It must have been a considerable change for Sims. Amelia Dyer is one of the darkest figures in Victorian crime - she was one of the worst (if not the worst) of the so-called "Baby Farmers" who were active between 1870 and 1903 in England and Scotland (and even in Australia). The idea of "baby farming" was supposedly similar to the child care industry of today, where children are left with specialists by their parents while the latter are working in the daytime hours. But their was a sinister edge to it in the 19th Century. It seems that many unmarried mothers (and a few of their boyfriends) would pay a fee to a relatively unknown woman to take care of their unwanted babies - supposedly taking care for them to be healthy and alive, but in reality knowing that the child was likely to die due to neglect or worse in a short time. The system was quite active because of the lack of any social agency to get involved - at least until five or six really bad cases came to trial. Only after Mrs. Dyer and the last baby farmers (Mrs. Sach and Mrs. Waters, and Mrs. Chard Williams) did the government put an end to the system.

TASK ITEM: Could you reproduce the passage above on Victorian baby farming, word for word and in full?

GIVEN ENTRIES:
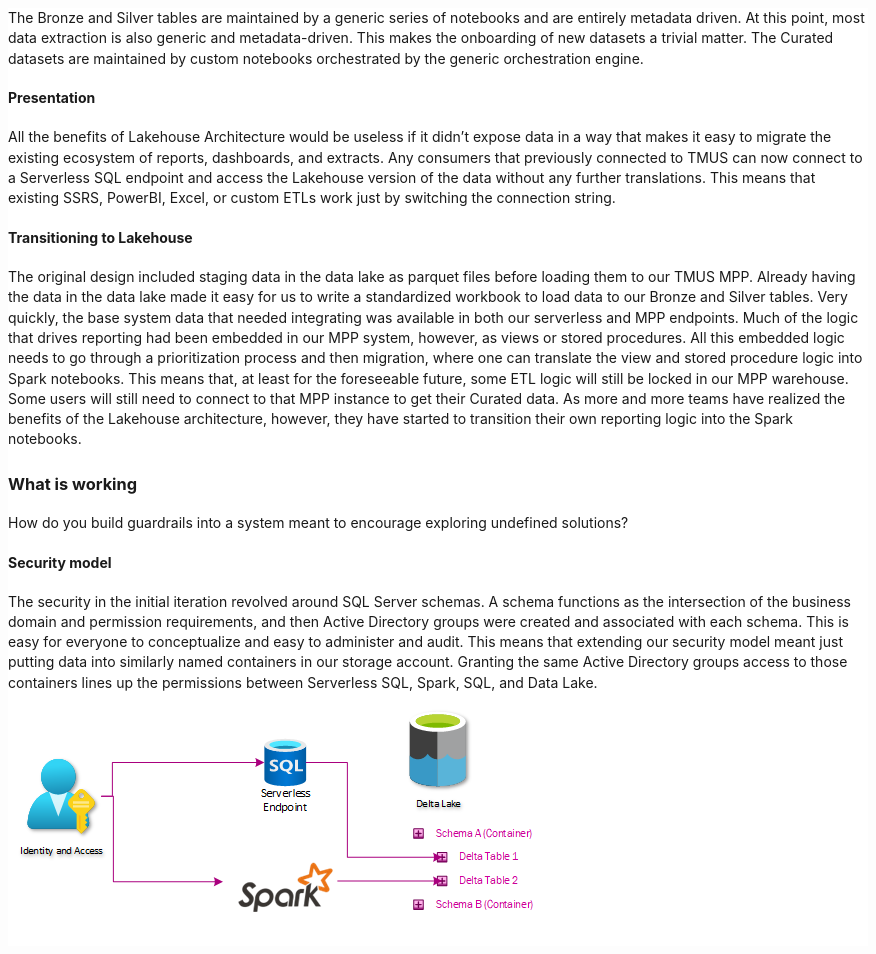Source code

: The Bronze and Silver tables are maintained by a generic series of notebooks and are entirely metadata driven. At this point, most data extraction is also generic and metadata-driven. This makes the onboarding of new datasets a trivial matter. The Curated datasets are maintained by custom notebooks orchestrated by the generic orchestration engine.

#### Presentation

All the benefits of Lakehouse Architecture would be useless if it didn’t expose data in a way that makes it easy to migrate the existing ecosystem of reports, dashboards, and extracts. Any consumers that previously connected to TMUS can now connect to a Serverless SQL endpoint and access the Lakehouse version of the data without any further translations. This means that existing SSRS, PowerBI, Excel, or custom ETLs work just by switching the connection string.

#### Transitioning to Lakehouse

The original design included staging data in the data lake as parquet files before loading them to our TMUS MPP. Already having the data in the data lake made it easy for us to write a standardized workbook to load data to our Bronze and Silver tables. Very quickly, the base system data that needed integrating was available in both our serverless and MPP endpoints. Much of the logic that drives reporting had been embedded in our MPP system, however, as views or stored procedures. All this embedded logic needs to go through a prioritization process and then migration, where one can translate the view and stored procedure logic into Spark notebooks. This means that, at least for the foreseeable future, some ETL logic will still be locked in our MPP warehouse. Some users will still need to connect to that MPP instance to get their Curated data. As more and more teams have realized the benefits of the Lakehouse architecture, however, they have started to transition their own reporting logic into the Spark notebooks.

### What is working

How do you build guardrails into a system meant to encourage exploring undefined solutions?

#### Security model

The security in the initial iteration revolved around SQL Server schemas. A schema functions as the intersection of the business domain and permission requirements, and then Active Directory groups were created and associated with each schema. This is easy for everyone to conceptualize and easy to administer and audit. This means that extending our security model meant just putting data into similarly named containers in our storage account. Granting the same Active Directory groups access to those containers lines up the permissions between Serverless SQL, Spark, SQL, and Data Lake.

![](fig-4.png)

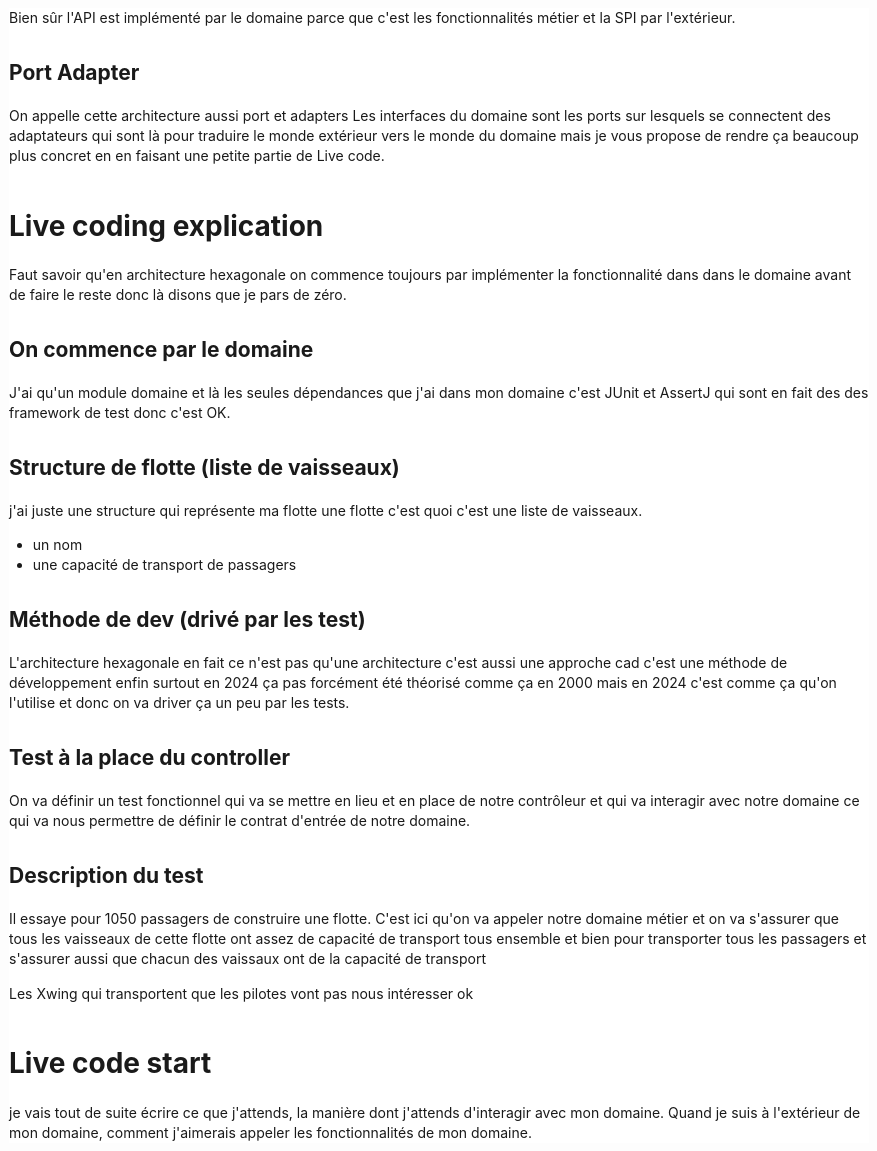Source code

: Bien sûr l'API est implémenté par le domaine parce que c'est les fonctionnalités métier et la SPI par l'extérieur.

## Port Adapter
On appelle cette architecture aussi port et adapters
Les interfaces du domaine sont les ports sur lesquels se connectent des adaptateurs qui sont là
pour traduire le monde extérieur vers le monde du domaine mais je vous propose de rendre
ça beaucoup plus concret en en faisant une petite partie de Live code.

# Live coding explication
Faut savoir qu'en architecture hexagonale on commence toujours par implémenter la fonctionnalité dans dans le domaine
avant de faire le reste donc là disons que je pars de zéro.

## On commence par le domaine
J'ai qu'un module domaine et là les seules dépendances que j'ai dans mon domaine c'est JUnit et AssertJ  qui sont en fait des des framework de test donc c'est OK. 

## Structure de flotte (liste de vaisseaux)
j'ai juste une structure qui représente ma flotte une flotte c'est quoi c'est une liste de vaisseaux.

- un nom
- une capacité de transport de passagers

## Méthode de dev (drivé par les test)
L'architecture hexagonale en fait ce n'est pas qu'une architecture c'est aussi une approche cad c'est une méthode de développement enfin surtout en 2024 ça pas forcément été théorisé comme ça en 2000 mais en 2024 c'est comme ça qu'on l'utilise et donc on va driver ça un peu par les tests.

## Test à la place du controller
On va définir un test fonctionnel qui va se mettre en lieu et en place de notre contrôleur et qui va interagir avec notre domaine ce qui va
nous permettre de définir le contrat d'entrée de notre domaine.

## Description du test 
Il essaye pour 1050 passagers de construire une flotte.
C'est ici qu'on va appeler notre domaine métier et on va s'assurer que tous les vaisseaux de cette flotte ont assez de capacité de transport tous ensemble et
bien pour transporter tous les passagers et s'assurer aussi que chacun des vaissaux ont de la capacité de transport

Les Xwing qui transportent que les pilotes vont pas nous intéresser ok

# Live code start
je vais tout de suite écrire ce que j'attends, la manière dont j'attends d'interagir avec mon domaine.
Quand je suis à l'extérieur de mon domaine, comment j'aimerais appeler les fonctionnalités de mon domaine.
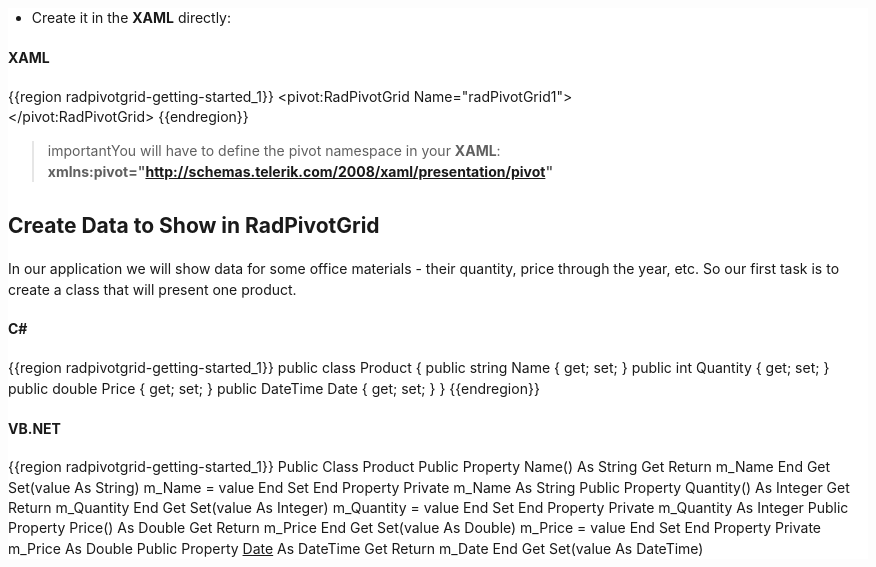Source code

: * Create it in the __XAML__ directly:            

#### __XAML__

{{region radpivotgrid-getting-started_1}}
	<pivot:RadPivotGrid Name="radPivotGrid1">            
	</pivot:RadPivotGrid>
{{endregion}}

>importantYou will have to define the pivot namespace in your __XAML__: __xmlns:pivot="http://schemas.telerik.com/2008/xaml/presentation/pivot"__

## Create Data to Show in RadPivotGrid

In our application we will show data for some office materials - their quantity, price through the year, etc. So our first task is to create a class that will present one product.        

#### __C#__

{{region radpivotgrid-getting-started_1}}
	public class Product
	{
	    public string Name { get; set; }
	    public int Quantity { get; set; }
	    public double Price { get; set; }
	    public DateTime Date { get; set; }
	}
{{endregion}}

#### __VB.NET__

{{region radpivotgrid-getting-started_1}}
	Public Class Product
	    Public Property Name() As String
	        Get
	            Return m_Name
	        End Get
	        Set(value As String)
	            m_Name = value
	        End Set
	    End Property
	    Private m_Name As String
	    Public Property Quantity() As Integer
	        Get
	            Return m_Quantity
	        End Get
	        Set(value As Integer)
	            m_Quantity = value
	        End Set
	    End Property
	    Private m_Quantity As Integer
	    Public Property Price() As Double
	        Get
	            Return m_Price
	        End Get
	        Set(value As Double)
	            m_Price = value
	        End Set
	    End Property
	    Private m_Price As Double
	    Public Property [Date]() As DateTime
	        Get
	            Return m_Date
	        End Get
	        Set(value As DateTime)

SOLUTION TO THE EXERCISE:
It must have been a considerable change for Sims. Amelia Dyer is one of the darkest figures in Victorian crime - she was one of the worst (if not the worst) of the so-called "Baby Farmers" who were active between 1870 and 1903 in England and Scotland (and even in Australia). The idea of "baby farming" was supposedly similar to the child care industry of today, where children are left with specialists by their parents while the latter are working in the daytime hours. But their was a sinister edge to it in the 19th Century. It seems that many unmarried mothers (and a few of their boyfriends) would pay a fee to a relatively unknown woman to take care of their unwanted babies - supposedly taking care for them to be healthy and alive, but in reality knowing that the child was likely to die due to neglect or worse in a short time. The system was quite active because of the lack of any social agency to get involved - at least until five or six really bad cases came to trial. Only after Mrs. Dyer and the last baby farmers (Mrs. Sach and Mrs. Waters, and Mrs. Chard Williams) did the government put an end to the system.